4. How long will the halftime show last? Normal NFL halftimes are 12 minutes. But the Super Bowl is roughly a half hour to allow for time to construct and deconstruct the stage, and also to allow the Fox Sports gang to bloviate on What This All Means For Peyton Manning's Legacy. We'd rather watch the construction.

5. The first celebrity performer to lead a halftime show was ... Early on, Super Bowl halftime shows were pretty much like high school halftime shows ... literally, in the case of Super Bowl I, which used the Anaheim High School marching band. The first "celebrity," and we're using that word generously, to lead a halftime show was Carol Channing in Super Bowl IV.

6. This is the ten-year anniversary of the Wardrobe Malfunction. Ten years ago, humanity was scarred to its very core by the sight of Janet Jackson's nipple for exactly 9/16ths of a second. Moral crusaders used the "wardrobe malfunction," as exposer Justin Timberlake termed it, as a justification to wage war on anything remotely controversial (i.e. interesting) in radio, television, music, movies, video games, and all other forms of popular media. (Read a great rundown of the entire affair here.) In related news, the Janet Jackson incident is partly responsible for the creation of YouTube.

7. The NFL's largest fine ever was leveled against a halftime show performer. During the Madonna halftime show two years ago, fellow singer M.I.A. flicked her middle finger at the camera. (So rebellious!) The FCC didn't bother with the incident, but the NFL, citing breach of contract, tried to fine M.I.A. $1.5 million for violating "the tremendous public respect and reputation for wholesomeness enjoyed by the NFL." Yes, really. Of note: according to ESPN, only 222 of the 114 million people who were watching the broadcast filed a complaint with the FCC. Also of note: the NFL's largest fine against a player was $100,000 against Detroit's Ndamukong Suh for an illegal block earlier this season.

8. Yes, you can bet on the halftime show. You can lay bets on whether any member of the Chili Peppers will take off his shirt ("No" is the favored bet there, according to Bovada) and whether the halftime show will be the largest ever ("No" also leads that line). First song? "Locked Out of Heaven" is the heavy favorite at 1-2.

9. Socks. You really should already know how socks relate to the Red Hot Chili Peppers. If you don't, be careful whose computer you search from. Considering the wintry temperatures, it's unlikely that the Peppers will be employing the socks-only outfit from their early days.

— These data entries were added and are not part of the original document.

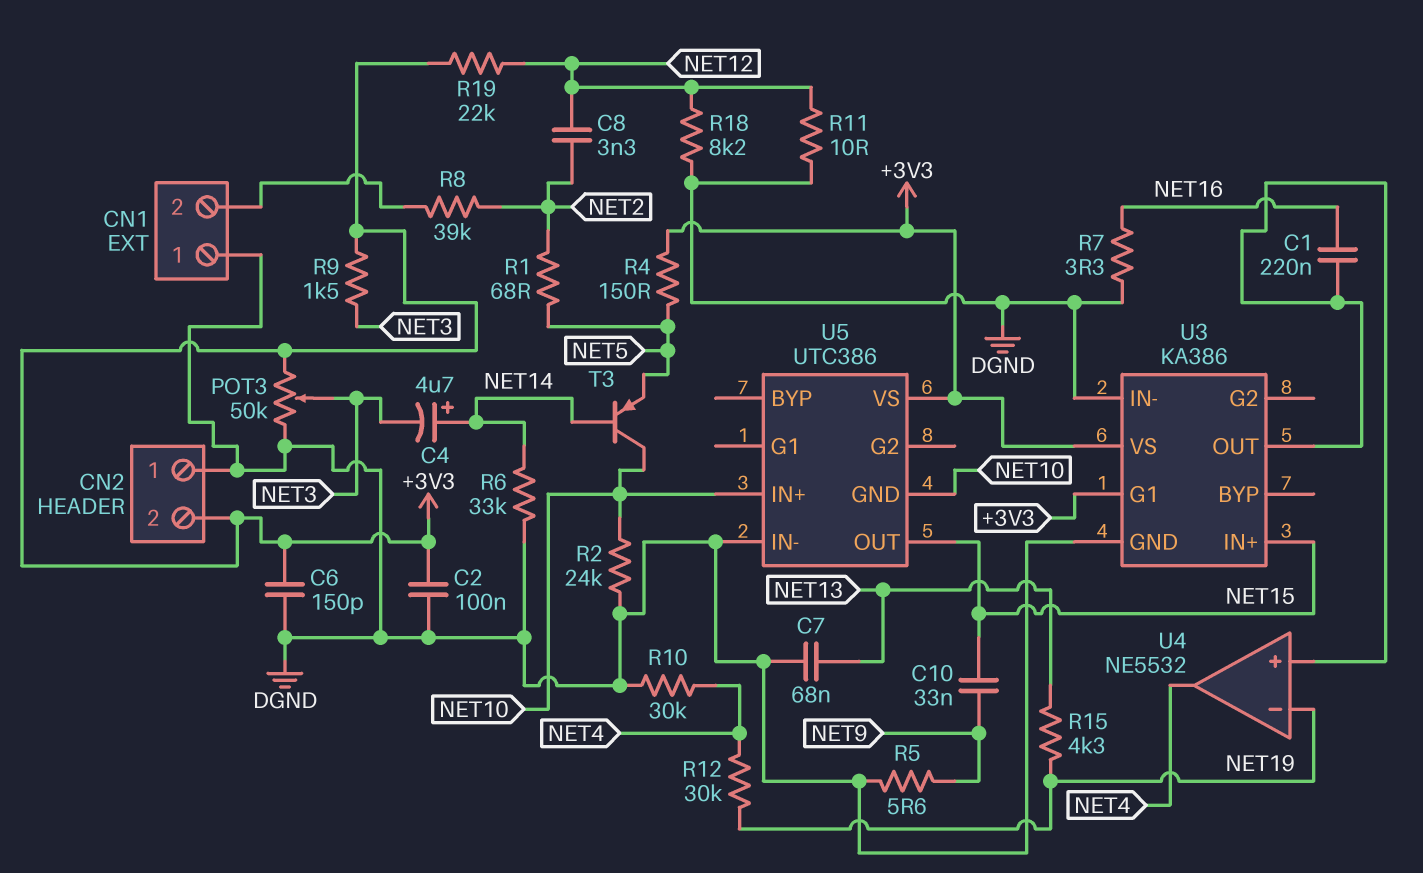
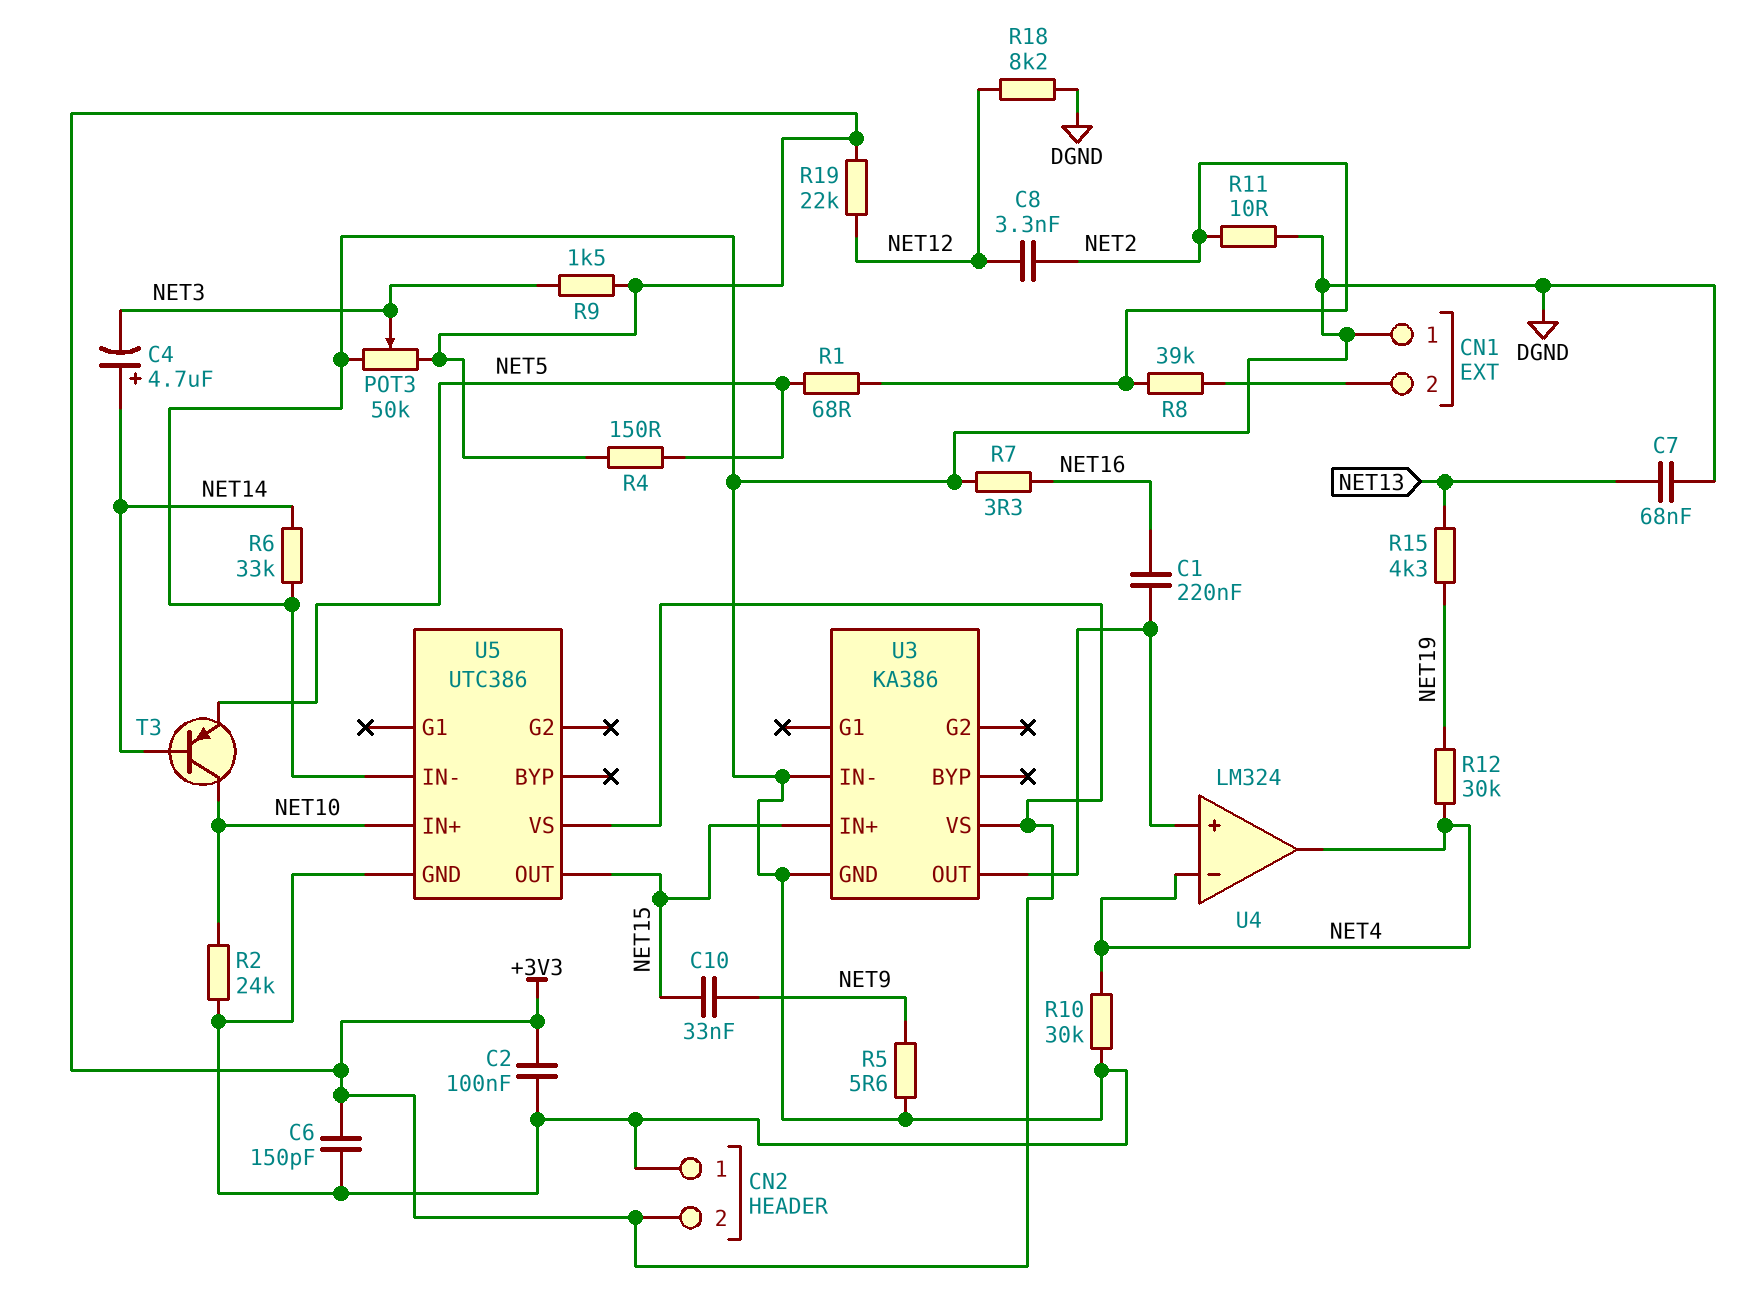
R11: 10 (DGND, NET12) -> 10 (DGND, NET2)
U3 pin G1: +3V3 -> none
U4: NE5532 -> LM324
U4 pin in-: NET19 -> NET4
U5 pin GND: NET10 -> DGND

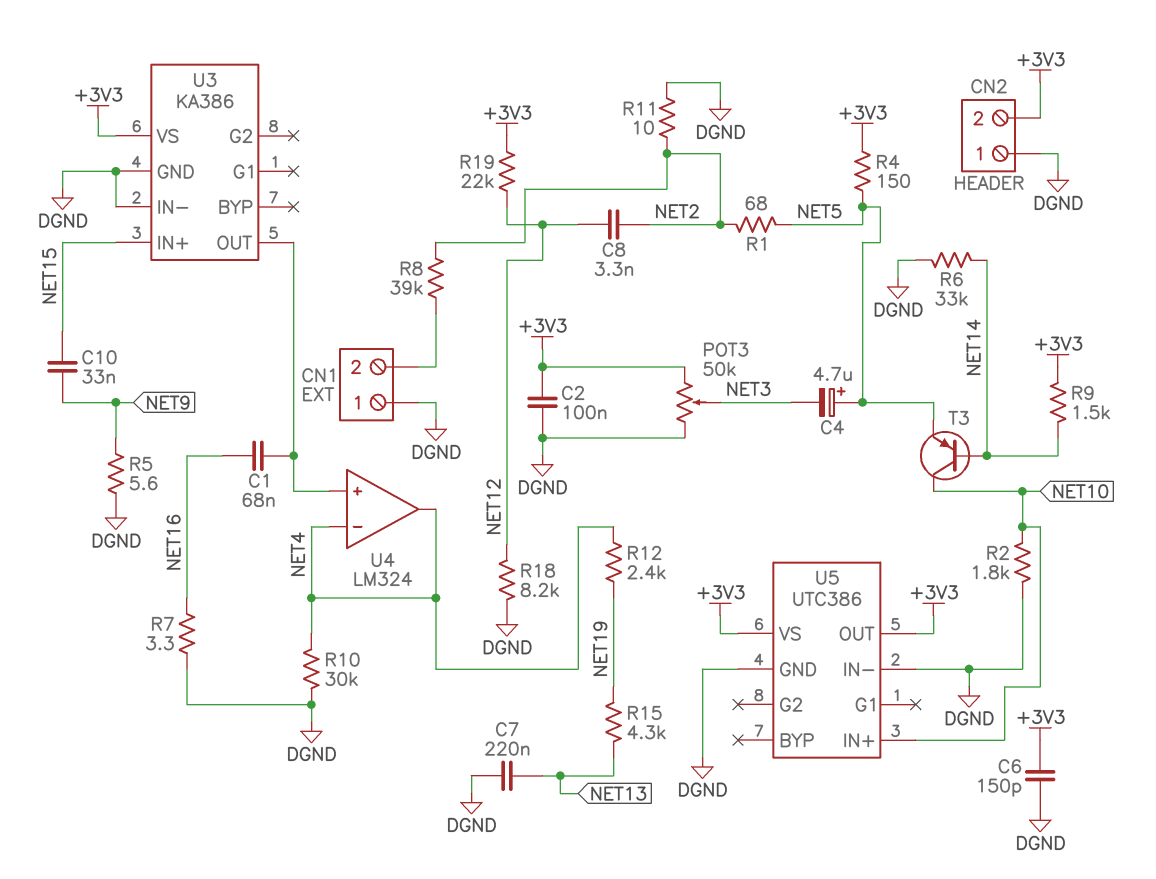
C1: 220nF (NET16, U3/OUT) -> 68nF (NET16, U3/OUT)
C4: 4.7uF (plus NET14, minus NET3) -> 4.7uF (plus NET5, minus NET3)
C7: 68nF (DGND, NET13) -> 220nF (DGND, NET13)
R2: 24k (DGND, NET10) -> 1.8k (DGND, NET10)
R9: 1.5k (+3V3, NET3) -> 1.5k (+3V3, NET14)
R12: 30k (NET4, NET19) -> 2.4k (NET4, NET19)
U5 pin OUT: NET15 -> +3V3

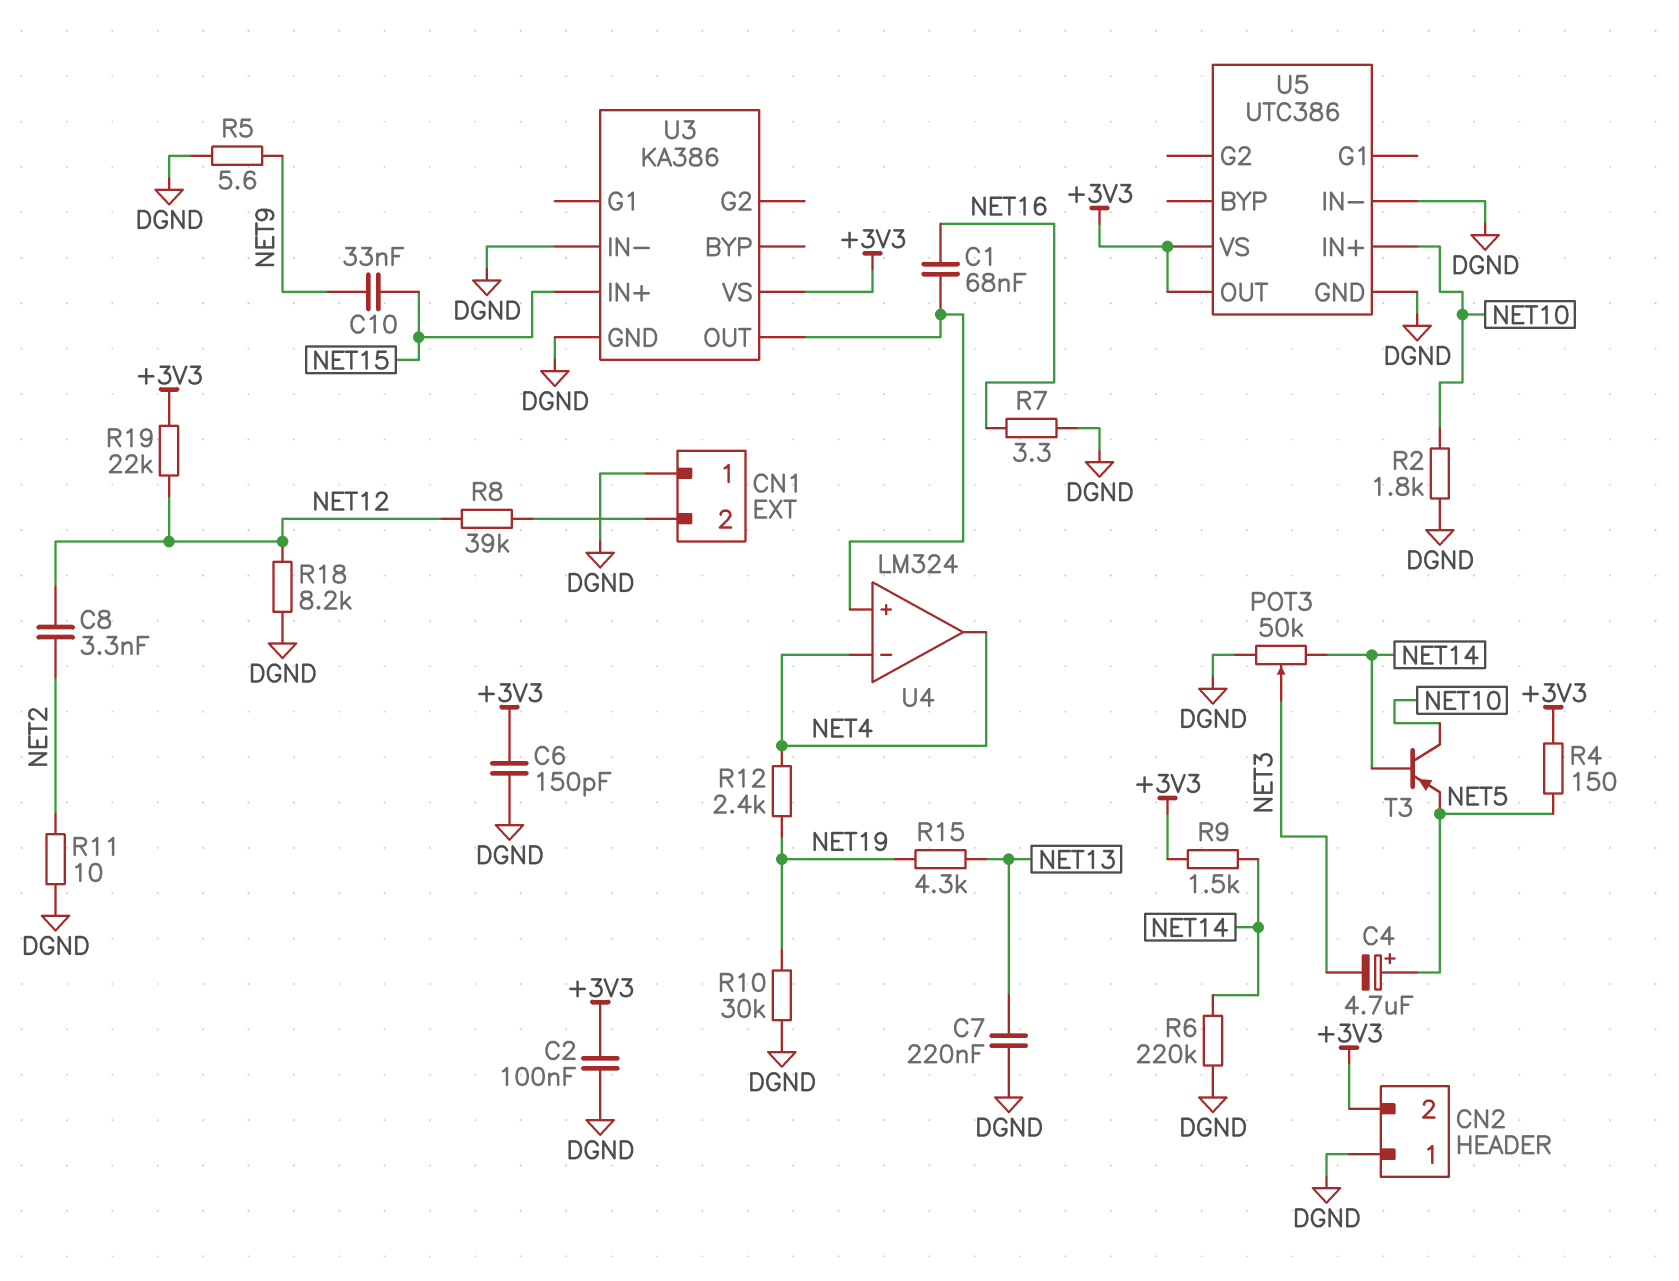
POT3: 50k (+3V3, DGND, wiper NET3) -> 50k (DGND, NET14, wiper NET3)
R1: 68 (NET2, NET5) -> none
R6: 33k (DGND, NET14) -> 220k (DGND, NET14)
R8: 39k (CN1/2, NET2) -> 39k (CN1/2, NET12)
R10: 30k (DGND, NET4) -> 30k (DGND, NET19)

10. The 2015 Halftime Show entertainer will be ... The NFL waits until the summer, at least, to announce the next halftime show performer, but you can bet they're already starting to assess potential acts with sufficient audience-friendly mass appeal. You've got to figure Pearl Jam, Rihanna, Jay-Z, and P!nk are in the mix, and the NFL could make a nod to country with Kenny Chesney, who is to country music what Applebee's is to fine dining. Miley Cyrus or Eminem? Not so much. But how in the world Bon Jovi hasn't headlined a Super Bowl, especially a Jersey Super Bowl, is beyond us. Debate your choices at your own Super Bowl party.